* **Set exercise 1**
According to the NLTK question, why does the asker want a more convenient way to count phrases? Answer in one to three sentences.
* **Set exercise 2**
Reproduce the passage of the NLTK question starting at "which is partially" and ending at "the count variable?".

I am using NLTK and trying to get the word phrase count up to a certain length for a particular document as well as the frequency of each phrase. I tokenize the string to get the data list.
from nltk.util import ngrams
from nltk.tokenize import sent_tokenize, word_tokenize
from nltk.collocations import *
data = ["this", "is", "not", "a", "test", "this", "is", "real", "not", "a", "test", "this", "is", "this", "is", "real", "not", "a", "test"]
bigrams = ngrams(data, 2)
bigrams_c = {}
for b in bigrams:
if b not in bigrams_c:
bigrams_c[b] = 1
else:
bigrams_c[b] += 1
the above code gives and output like this:
(('is', 'this'), 1)
(('test', 'this'), 2)
(('a', 'test'), 3)
(('this', 'is'), 4)
(('is', 'not'), 1)
(('real', 'not'), 2)
(('is', 'real'), 2)
(('not', 'a'), 3)
which is partially what I am looking for.
My question is, is there a more convenient way to do this for say up to phrases that are 4 or 5 in length without duplicating this code only to change the count variable?

* **Given entries**
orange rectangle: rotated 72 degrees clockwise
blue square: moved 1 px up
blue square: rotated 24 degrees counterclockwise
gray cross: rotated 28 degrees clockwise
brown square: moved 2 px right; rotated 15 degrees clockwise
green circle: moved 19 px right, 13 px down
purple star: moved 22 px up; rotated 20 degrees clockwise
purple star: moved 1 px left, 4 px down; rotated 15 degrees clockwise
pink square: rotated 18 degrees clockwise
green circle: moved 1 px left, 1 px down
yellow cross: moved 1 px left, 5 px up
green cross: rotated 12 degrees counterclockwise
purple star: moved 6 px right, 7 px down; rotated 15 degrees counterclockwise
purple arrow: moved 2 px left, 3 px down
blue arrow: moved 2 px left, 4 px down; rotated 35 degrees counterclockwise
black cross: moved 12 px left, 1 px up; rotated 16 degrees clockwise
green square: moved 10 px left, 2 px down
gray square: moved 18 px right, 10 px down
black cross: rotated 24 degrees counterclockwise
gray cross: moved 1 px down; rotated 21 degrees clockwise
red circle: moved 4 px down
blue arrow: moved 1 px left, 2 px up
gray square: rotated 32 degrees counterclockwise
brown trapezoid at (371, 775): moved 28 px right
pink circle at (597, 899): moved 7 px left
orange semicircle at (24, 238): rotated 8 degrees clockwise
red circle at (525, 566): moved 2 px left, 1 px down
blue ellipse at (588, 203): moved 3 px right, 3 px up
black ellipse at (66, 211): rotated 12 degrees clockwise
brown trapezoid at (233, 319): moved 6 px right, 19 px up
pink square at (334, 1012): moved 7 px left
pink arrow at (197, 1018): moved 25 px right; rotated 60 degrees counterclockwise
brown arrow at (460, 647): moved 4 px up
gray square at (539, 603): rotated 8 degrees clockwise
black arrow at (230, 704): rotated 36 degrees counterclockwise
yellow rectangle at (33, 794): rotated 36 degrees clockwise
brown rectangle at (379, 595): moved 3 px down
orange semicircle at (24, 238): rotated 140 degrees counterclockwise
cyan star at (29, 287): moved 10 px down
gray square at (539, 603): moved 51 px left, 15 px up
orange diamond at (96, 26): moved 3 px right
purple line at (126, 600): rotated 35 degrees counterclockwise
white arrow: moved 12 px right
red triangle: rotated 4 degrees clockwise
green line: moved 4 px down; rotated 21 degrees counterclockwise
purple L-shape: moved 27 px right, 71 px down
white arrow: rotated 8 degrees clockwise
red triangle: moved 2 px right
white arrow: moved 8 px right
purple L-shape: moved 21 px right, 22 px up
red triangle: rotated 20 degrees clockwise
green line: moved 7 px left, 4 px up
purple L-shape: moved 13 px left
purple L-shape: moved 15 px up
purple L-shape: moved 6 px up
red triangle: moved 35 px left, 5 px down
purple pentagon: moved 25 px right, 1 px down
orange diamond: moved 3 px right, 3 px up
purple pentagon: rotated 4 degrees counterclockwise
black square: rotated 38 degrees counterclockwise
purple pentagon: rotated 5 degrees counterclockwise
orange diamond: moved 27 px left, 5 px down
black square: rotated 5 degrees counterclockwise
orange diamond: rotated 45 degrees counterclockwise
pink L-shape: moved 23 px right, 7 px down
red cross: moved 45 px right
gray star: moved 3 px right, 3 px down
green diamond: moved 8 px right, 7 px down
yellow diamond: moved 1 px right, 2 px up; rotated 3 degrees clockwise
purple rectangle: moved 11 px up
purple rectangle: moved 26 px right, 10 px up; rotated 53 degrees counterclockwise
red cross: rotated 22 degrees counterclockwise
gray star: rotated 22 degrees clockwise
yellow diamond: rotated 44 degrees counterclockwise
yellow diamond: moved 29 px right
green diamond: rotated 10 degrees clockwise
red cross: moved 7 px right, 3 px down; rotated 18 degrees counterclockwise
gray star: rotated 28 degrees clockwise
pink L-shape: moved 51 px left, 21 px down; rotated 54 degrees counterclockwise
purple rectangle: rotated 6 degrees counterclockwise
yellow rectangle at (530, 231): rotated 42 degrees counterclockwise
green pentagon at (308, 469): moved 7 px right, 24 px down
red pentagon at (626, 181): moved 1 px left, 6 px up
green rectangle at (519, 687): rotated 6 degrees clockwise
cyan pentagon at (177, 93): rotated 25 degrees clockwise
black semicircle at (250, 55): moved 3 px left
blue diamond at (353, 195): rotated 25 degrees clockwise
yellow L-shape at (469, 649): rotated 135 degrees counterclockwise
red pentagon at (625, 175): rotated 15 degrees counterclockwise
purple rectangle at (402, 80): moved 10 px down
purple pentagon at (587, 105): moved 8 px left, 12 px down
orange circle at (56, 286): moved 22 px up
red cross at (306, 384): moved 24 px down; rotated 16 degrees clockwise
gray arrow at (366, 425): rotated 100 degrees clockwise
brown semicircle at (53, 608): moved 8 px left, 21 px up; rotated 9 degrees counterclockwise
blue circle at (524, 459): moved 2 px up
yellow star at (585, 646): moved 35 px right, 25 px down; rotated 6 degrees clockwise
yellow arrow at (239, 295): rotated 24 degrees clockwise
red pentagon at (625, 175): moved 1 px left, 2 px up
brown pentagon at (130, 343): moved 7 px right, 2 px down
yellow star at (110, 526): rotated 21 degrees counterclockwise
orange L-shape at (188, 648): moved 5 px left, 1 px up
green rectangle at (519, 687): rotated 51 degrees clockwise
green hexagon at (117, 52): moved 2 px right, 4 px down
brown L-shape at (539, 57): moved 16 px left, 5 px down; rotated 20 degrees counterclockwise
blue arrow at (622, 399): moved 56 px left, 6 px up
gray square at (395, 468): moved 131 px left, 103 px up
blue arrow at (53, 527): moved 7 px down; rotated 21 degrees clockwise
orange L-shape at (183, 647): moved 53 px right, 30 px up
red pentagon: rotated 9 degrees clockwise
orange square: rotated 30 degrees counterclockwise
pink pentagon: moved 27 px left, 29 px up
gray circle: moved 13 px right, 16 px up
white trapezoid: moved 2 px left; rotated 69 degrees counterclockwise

* **Worked solution 1**
The asker wants counts for phrases up to four or five words long, not only two. With the current approach, the code would have to be duplicated for each length, changing only the count variable. A more convenient way would avoid that duplication.

* **Worked solution 2**
which is partially what I am looking for.
My question is, is there a more convenient way to do this for say up to phrases that are 4 or 5 in length without duplicating this code only to change the count variable?